Aanwezigheid van een installateur met kennis van het gehele installatie-ontwerp en zicht op en invloed op de daadwerkelijke werking in het GBS is daarbij een must.
Neem de tijd voor metingen (en uitwerking)
Neem vooral tijd en zorg voor rust tijdens de (onderzoeks)metingen. Dit houdt toch vaak wel in dat de metingen in de late avond-/nachtperiode zijn, iets wat velen vergeten. Tot slot niet onbelangrijk te vernoemen: een ervaren meetdeskundige kan op locatie inschatten of, rekening houdend met nagalmtijdcorrectie en ruimtevolume-correctie, de eis gehaald wordt of niet.
Wanneer het eindresultaat rondom de eis verwacht wordt is uitwerking van de meetdata van belang.

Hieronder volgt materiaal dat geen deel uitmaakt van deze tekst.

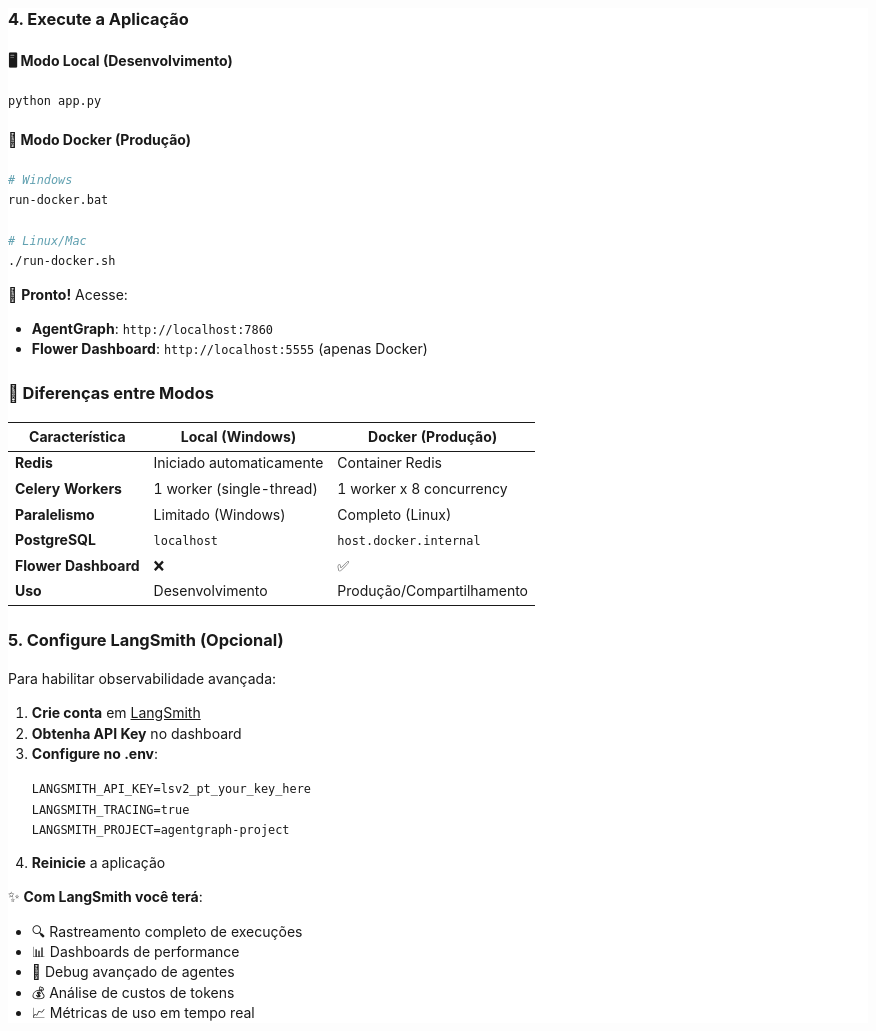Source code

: ### 4. **Execute a Aplicação**

#### **🖥️ Modo Local (Desenvolvimento)**
```bash
python app.py
```

#### **🐳 Modo Docker (Produção)**
```bash
# Windows
run-docker.bat

# Linux/Mac
./run-docker.sh
```

🎉 **Pronto!** Acesse:
- **AgentGraph**: `http://localhost:7860`
- **Flower Dashboard**: `http://localhost:5555` (apenas Docker)

### **🔧 Diferenças entre Modos**

| Característica | Local (Windows) | Docker (Produção) |
|----------------|-----------------|-------------------|
| **Redis** | Iniciado automaticamente | Container Redis |
| **Celery Workers** | 1 worker (single-thread) | 1 worker x 8 concurrency |
| **Paralelismo** | Limitado (Windows) | Completo (Linux) |
| **PostgreSQL** | `localhost` | `host.docker.internal` |
| **Flower Dashboard** | ❌ | ✅ |
| **Uso** | Desenvolvimento | Produção/Compartilhamento |

### 5. **Configure LangSmith (Opcional)**
Para habilitar observabilidade avançada:

1. **Crie conta** em [LangSmith](https://smith.langchain.com/)
2. **Obtenha API Key** no dashboard
3. **Configure no .env**:
   ```env
   LANGSMITH_API_KEY=lsv2_pt_your_key_here
   LANGSMITH_TRACING=true
   LANGSMITH_PROJECT=agentgraph-project
   ```
4. **Reinicie** a aplicação

✨ **Com LangSmith você terá**:
- 🔍 Rastreamento completo de execuções
- 📊 Dashboards de performance
- 🐛 Debug avançado de agentes
- 💰 Análise de custos de tokens
- 📈 Métricas de uso em tempo real
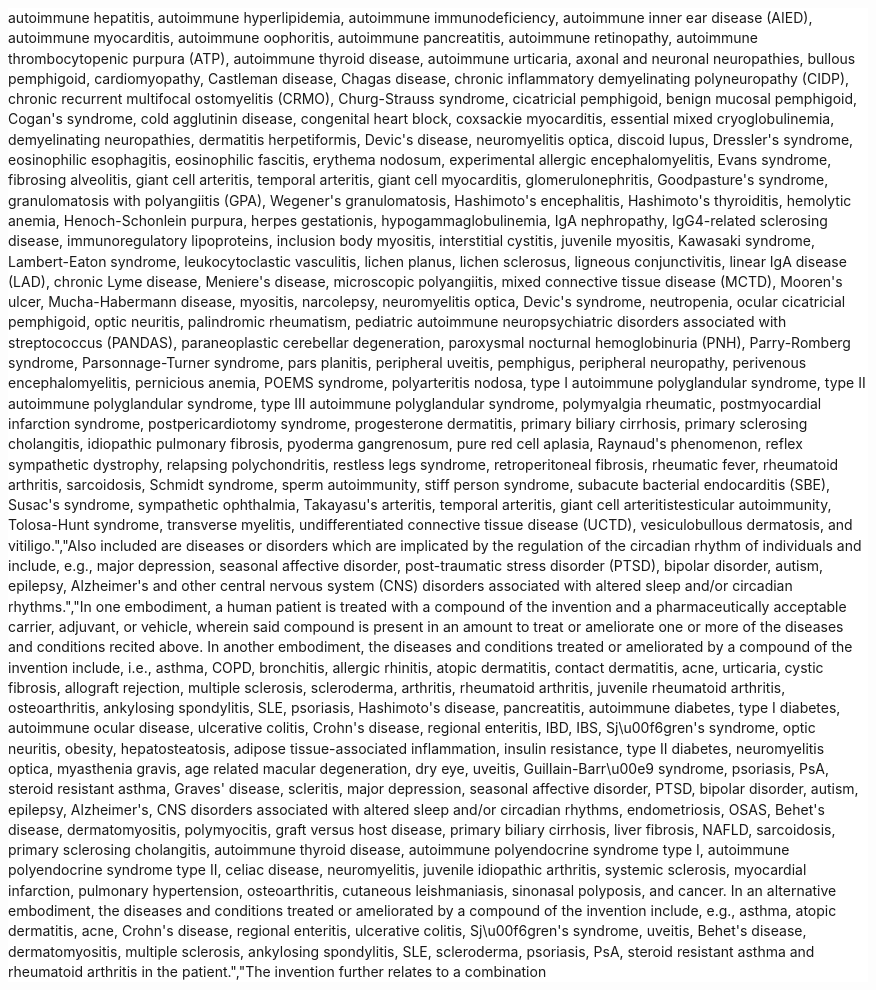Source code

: autoimmune hepatitis, autoimmune hyperlipidemia, autoimmune immunodeficiency, autoimmune inner ear disease (AIED), autoimmune myocarditis, autoimmune oophoritis, autoimmune pancreatitis, autoimmune retinopathy, autoimmune thrombocytopenic purpura (ATP), autoimmune thyroid disease, autoimmune urticaria, axonal and neuronal neuropathies, bullous pemphigoid, cardiomyopathy, Castleman disease, Chagas disease, chronic inflammatory demyelinating polyneuropathy (CIDP), chronic recurrent multifocal ostomyelitis (CRMO), Churg-Strauss syndrome, cicatricial pemphigoid, benign mucosal pemphigoid, Cogan's syndrome, cold agglutinin disease, congenital heart block, coxsackie myocarditis, essential mixed cryoglobulinemia, demyelinating neuropathies, dermatitis herpetiformis, Devic's disease, neuromyelitis optica, discoid lupus, Dressler's syndrome, eosinophilic esophagitis, eosinophilic fascitis, erythema nodosum, experimental allergic encephalomyelitis, Evans syndrome, fibrosing alveolitis, giant cell arteritis, temporal arteritis, giant cell myocarditis, glomerulonephritis, Goodpasture's syndrome, granulomatosis with polyangiitis (GPA), Wegener's granulomatosis, Hashimoto's encephalitis, Hashimoto's thyroiditis, hemolytic anemia, Henoch-Schonlein purpura, herpes gestationis, hypogammaglobulinemia, IgA nephropathy, IgG4-related sclerosing disease, immunoregulatory lipoproteins, inclusion body myositis, interstitial cystitis, juvenile myositis, Kawasaki syndrome, Lambert-Eaton syndrome, leukocytoclastic vasculitis, lichen planus, lichen sclerosus, ligneous conjunctivitis, linear IgA disease (LAD), chronic Lyme disease, Meniere's disease, microscopic polyangiitis, mixed connective tissue disease (MCTD), Mooren's ulcer, Mucha-Habermann disease, myositis, narcolepsy, neuromyelitis optica, Devic's syndrome, neutropenia, ocular cicatricial pemphigoid, optic neuritis, palindromic rheumatism, pediatric autoimmune neuropsychiatric disorders associated with streptococcus (PANDAS), paraneoplastic cerebellar degeneration, paroxysmal nocturnal hemoglobinuria (PNH), Parry-Romberg syndrome, Parsonnage-Turner syndrome, pars planitis, peripheral uveitis, pemphigus, peripheral neuropathy, perivenous encephalomyelitis, pernicious anemia, POEMS syndrome, polyarteritis nodosa, type I autoimmune polyglandular syndrome, type II autoimmune polyglandular syndrome, type III autoimmune polyglandular syndrome, polymyalgia rheumatic, postmyocardial infarction syndrome, postpericardiotomy syndrome, progesterone dermatitis, primary biliary cirrhosis, primary sclerosing cholangitis, idiopathic pulmonary fibrosis, pyoderma gangrenosum, pure red cell aplasia, Raynaud's phenomenon, reflex sympathetic dystrophy, relapsing polychondritis, restless legs syndrome, retroperitoneal fibrosis, rheumatic fever, rheumatoid arthritis, sarcoidosis, Schmidt syndrome, sperm autoimmunity, stiff person syndrome, subacute bacterial endocarditis (SBE), Susac's syndrome, sympathetic ophthalmia, Takayasu's arteritis, temporal arteritis, giant cell arteritistesticular autoimmunity, Tolosa-Hunt syndrome, transverse myelitis, undifferentiated connective tissue disease (UCTD), vesiculobullous dermatosis, and vitiligo.","Also included are diseases or disorders which are implicated by the regulation of the circadian rhythm of individuals and include, e.g., major depression, seasonal affective disorder, post-traumatic stress disorder (PTSD), bipolar disorder, autism, epilepsy, Alzheimer's and other central nervous system (CNS) disorders associated with altered sleep and\/or circadian rhythms.","In one embodiment, a human patient is treated with a compound of the invention and a pharmaceutically acceptable carrier, adjuvant, or vehicle, wherein said compound is present in an amount to treat or ameliorate one or more of the diseases and conditions recited above. In another embodiment, the diseases and conditions treated or ameliorated by a compound of the invention include, i.e., asthma, COPD, bronchitis, allergic rhinitis, atopic dermatitis, contact dermatitis, acne, urticaria, cystic fibrosis, allograft rejection, multiple sclerosis, scleroderma, arthritis, rheumatoid arthritis, juvenile rheumatoid arthritis, osteoarthritis, ankylosing spondylitis, SLE, psoriasis, Hashimoto's disease, pancreatitis, autoimmune diabetes, type I diabetes, autoimmune ocular disease, ulcerative colitis, Crohn's disease, regional enteritis, IBD, IBS, Sj\u00f6gren's syndrome, optic neuritis, obesity, hepatosteatosis, adipose tissue-associated inflammation, insulin resistance, type II diabetes, neuromyelitis optica, myasthenia gravis, age related macular degeneration, dry eye, uveitis, Guillain-Barr\u00e9 syndrome, psoriasis, PsA, steroid resistant asthma, Graves' disease, scleritis, major depression, seasonal affective disorder, PTSD, bipolar disorder, autism, epilepsy, Alzheimer's, CNS disorders associated with altered sleep and\/or circadian rhythms, endometriosis, OSAS, Behet's disease, dermatomyositis, polymyocitis, graft versus host disease, primary biliary cirrhosis, liver fibrosis, NAFLD, sarcoidosis, primary sclerosing cholangitis, autoimmune thyroid disease, autoimmune polyendocrine syndrome type I, autoimmune polyendocrine syndrome type II, celiac disease, neuromyelitis, juvenile idiopathic arthritis, systemic sclerosis, myocardial infarction, pulmonary hypertension, osteoarthritis, cutaneous leishmaniasis, sinonasal polyposis, and cancer. In an alternative embodiment, the diseases and conditions treated or ameliorated by a compound of the invention include, e.g., asthma, atopic dermatitis, acne, Crohn's disease, regional enteritis, ulcerative colitis, Sj\u00f6gren's syndrome, uveitis, Behet's disease, dermatomyositis, multiple sclerosis, ankylosing spondylitis, SLE, scleroderma, psoriasis, PsA, steroid resistant asthma and rheumatoid arthritis in the patient.","The invention further relates to a combination
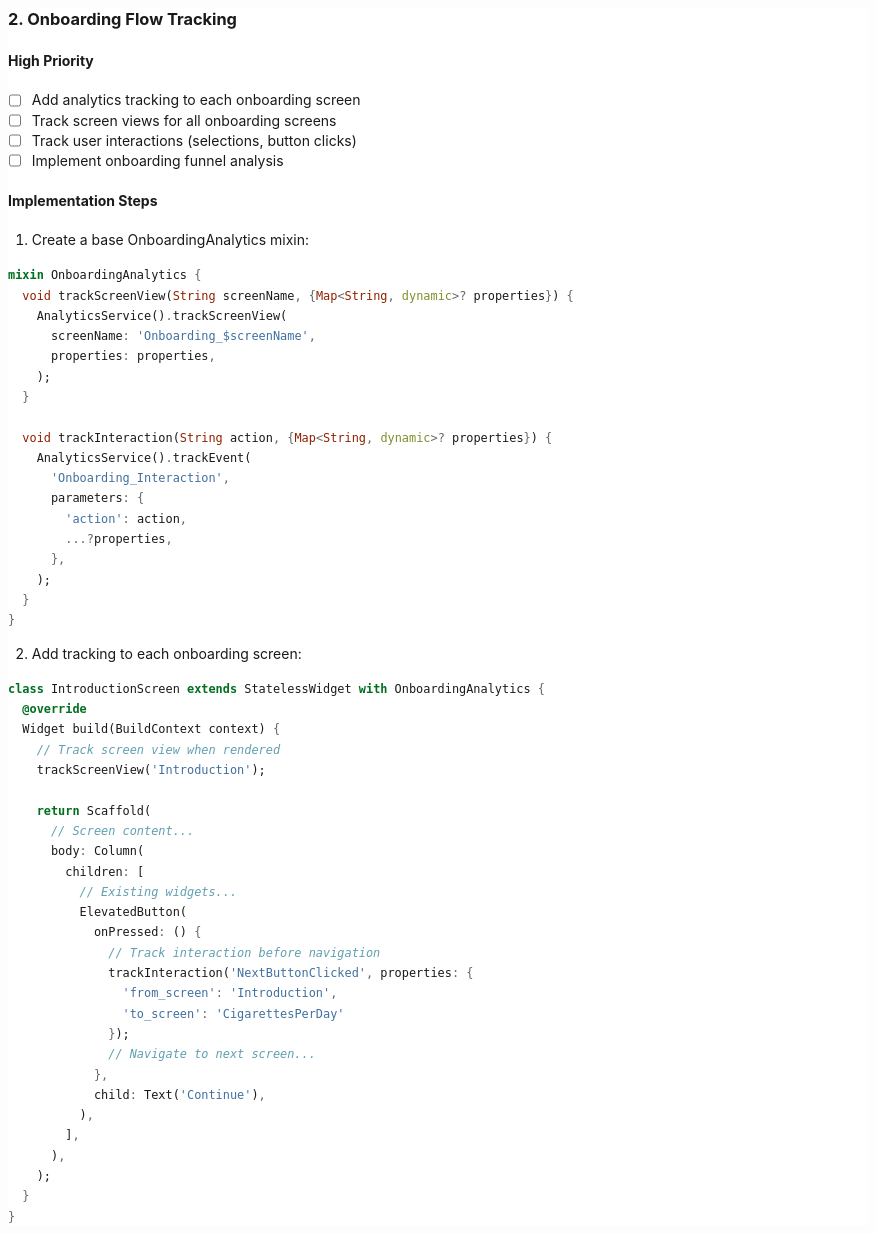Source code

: ### 2. Onboarding Flow Tracking

#### High Priority
- [ ] Add analytics tracking to each onboarding screen
- [ ] Track screen views for all onboarding screens
- [ ] Track user interactions (selections, button clicks)
- [ ] Implement onboarding funnel analysis

#### Implementation Steps
1. Create a base OnboardingAnalytics mixin:
```dart
mixin OnboardingAnalytics {
  void trackScreenView(String screenName, {Map<String, dynamic>? properties}) {
    AnalyticsService().trackScreenView(
      screenName: 'Onboarding_$screenName',
      properties: properties,
    );
  }
  
  void trackInteraction(String action, {Map<String, dynamic>? properties}) {
    AnalyticsService().trackEvent(
      'Onboarding_Interaction',
      parameters: {
        'action': action,
        ...?properties,
      },
    );
  }
}
```

2. Add tracking to each onboarding screen:
```dart
class IntroductionScreen extends StatelessWidget with OnboardingAnalytics {
  @override
  Widget build(BuildContext context) {
    // Track screen view when rendered
    trackScreenView('Introduction');
    
    return Scaffold(
      // Screen content...
      body: Column(
        children: [
          // Existing widgets...
          ElevatedButton(
            onPressed: () {
              // Track interaction before navigation
              trackInteraction('NextButtonClicked', properties: {
                'from_screen': 'Introduction',
                'to_screen': 'CigarettesPerDay'
              });
              // Navigate to next screen...
            },
            child: Text('Continue'),
          ),
        ],
      ),
    );
  }
}
```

Die uitwerking duurt bij standaard metingen vaak net zo lang als de daadwerkelijke meettijd. Dus direct de ochtend daarna bellen met de vraag of het voldoet is te opportunistisch. Speuren in uitgebreide meetdata om oorzaken en of inschatting van risico op geluidshinder te duiden kosten meer uitwerktijd. Daarbij wordt soms bewust een tussenpauze ingenomen om met een frisse blik de meetdata vanuit een andere perspectief te beschouwen. Ook speurwerk in werktuigbouwkundige tekeningen en specificaties van de installaties hoort er dan bij.